Andy would keep me busy, and hopefully wouldn’t catch on to the crush I’ve yet to let go of. It festered, the softness of her cheeks, the way her plump lips moved as she spoke about her passions, it got me into trouble.
Cars’s cedar and gossamer green eyes connected with mine. It took me all of five seconds to realize he was staring at my bruised face and not reacting to my moving away. My fists were much worse than my face, but they weren’t constantly in everyone’s line of sight.
Did I mention the asshole I pulled off Tammy sucker punched me? My skin was still purple from the hit. But him? He was in the hospital and learned a valuable lesson; he’d never fucking touch someone without their consent again.
“I’ll be fine,” I reassured him, watching as he gawked openly. Speechlessness didn’t come often for him, but he seemed worried. Cars wasn’t one for violence. With his delicate yet sharp features and kind eyes, he mirrored a teddy bear and not a vicious beast.
“I heard it was bad from Ilya, but I didn’t realize your face looked this discolored,” he said, reaching for said face. His fingers hovered above the purple. It wasn’t like I was unused to bruises. Fighting was my first instinct over talking it out, and the entire school knew it.
I shrugged. “Could’ve been worse. He could be dead, and I’d be in prison. So, we’re good.”
Blinking slowly, he finally touched my face. “What did Tony do?” Giving him a slighted brow and questionable expression, showing how obvious it was, he nodded. “Who to this time?”
“Tam,” I responded, and he nodded solemnly, biting the inside of his cheek. “I’d been leaving the lunchroom to ditch social studies to smoke. He was on top of her behind the building as she whimpered for him to stop...” I trailed off, allowing the silence to speak for words that didn’t need repeating.
“Fuck,” he hissed, shaking his head. “Is she okay?”
Rubbing my chin, I contemplated the question. Sure, she didn’t get raped, but fuck, that kind of trauma didn’t just go away. Saying she was fine would be cruel, she didn’t deserve for it to be brushed off. “Honestly, I’m not sure. It might haunt her forever.” With those words, we both sat in silence for a moment.

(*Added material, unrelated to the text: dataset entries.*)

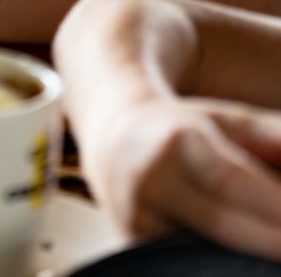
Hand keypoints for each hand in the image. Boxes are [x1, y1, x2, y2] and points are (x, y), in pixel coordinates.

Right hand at [81, 96, 280, 259]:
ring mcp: (138, 225)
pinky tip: (242, 267)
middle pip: (219, 226)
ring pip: (199, 259)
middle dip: (269, 243)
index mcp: (176, 143)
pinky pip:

Men took advantage of women daily, but when they started out young like Tony and his fucks for friends, they only worsened and did it more frequently.

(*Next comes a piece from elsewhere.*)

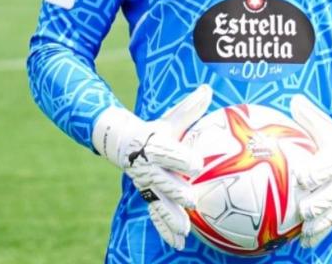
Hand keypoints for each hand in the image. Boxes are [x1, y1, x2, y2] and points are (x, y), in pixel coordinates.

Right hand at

Hopefully, this taught him a lesson, and there was no doubt my parents would be writing a massive check so I didn’t have this on my record. Sending me to Andy probably had more to do with hiding me than having a babysitter. I stopped needing a babysitter when they started being attractive to me. I didn’t have them watching me, instead, I watched them as we got off together.
“I can’t believe you’re ditching me,” he finally offered. Cars would always be my number one. No matter what happened, he’d always been by my side. Our friendship transcended time and distance; it would outlive everything.

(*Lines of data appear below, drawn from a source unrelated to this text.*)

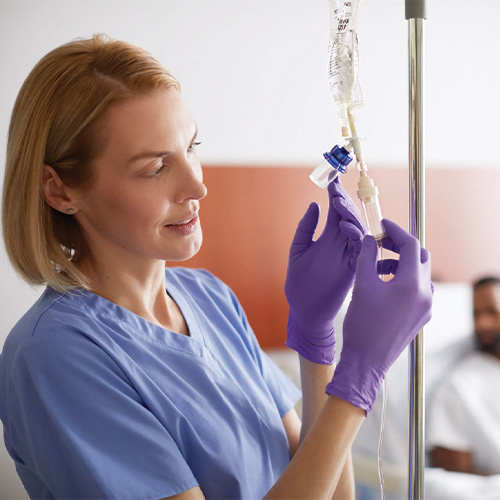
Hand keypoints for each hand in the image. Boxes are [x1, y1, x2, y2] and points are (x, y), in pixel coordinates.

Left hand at [285, 178, 365, 363]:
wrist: (304, 311)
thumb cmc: (299, 282)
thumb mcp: (298, 250)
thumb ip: (305, 228)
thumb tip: (314, 204)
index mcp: (329, 238)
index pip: (336, 211)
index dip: (335, 195)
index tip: (332, 179)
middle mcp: (340, 244)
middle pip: (349, 217)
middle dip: (344, 203)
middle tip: (335, 193)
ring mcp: (348, 255)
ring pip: (357, 230)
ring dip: (350, 216)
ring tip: (338, 204)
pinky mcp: (352, 269)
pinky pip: (360, 250)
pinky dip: (355, 237)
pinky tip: (345, 228)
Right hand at [325, 218, 432, 411]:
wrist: (366, 362)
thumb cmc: (362, 325)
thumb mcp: (362, 286)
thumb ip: (367, 257)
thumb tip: (370, 239)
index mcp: (412, 285)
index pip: (410, 245)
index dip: (395, 231)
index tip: (382, 224)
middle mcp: (425, 294)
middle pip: (419, 257)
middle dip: (400, 246)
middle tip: (380, 242)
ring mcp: (425, 307)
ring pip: (419, 273)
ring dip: (400, 263)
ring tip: (376, 265)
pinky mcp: (421, 316)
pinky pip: (417, 289)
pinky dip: (403, 279)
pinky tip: (383, 283)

“Can’t believe I’ll be spending the summer fucking my way through people while you’re here being lame.”
“Being asexual doesn’t make me lame, you dick,” he grumbled, glaring at me. He touched my face once more before heading to his couch, sitting down and unable to hide his disappointment. I laughed, knowing it was true. The correlation from my previous sentence came out wrong. Correlation didn’t always mean causation.
Carson identified as gender-fluid and asexual. He struggled with the label, which I couldn't fault him for, and told me as soon as he felt right in his definition. He felt fairly fluid in the ace department too. The idea of sex made him uncomfortable, especially after what happened to him his freshman year. He loved porn, hentai, and talking about it in great detail, but the act of sex itself wasn’t something he cared to do.
His family’s origins were India, Gujarat specifically. A place that expanses into the Arabian Sea. One day, he wanted us to go there. Experience the parts of his heritage he never got the chance to.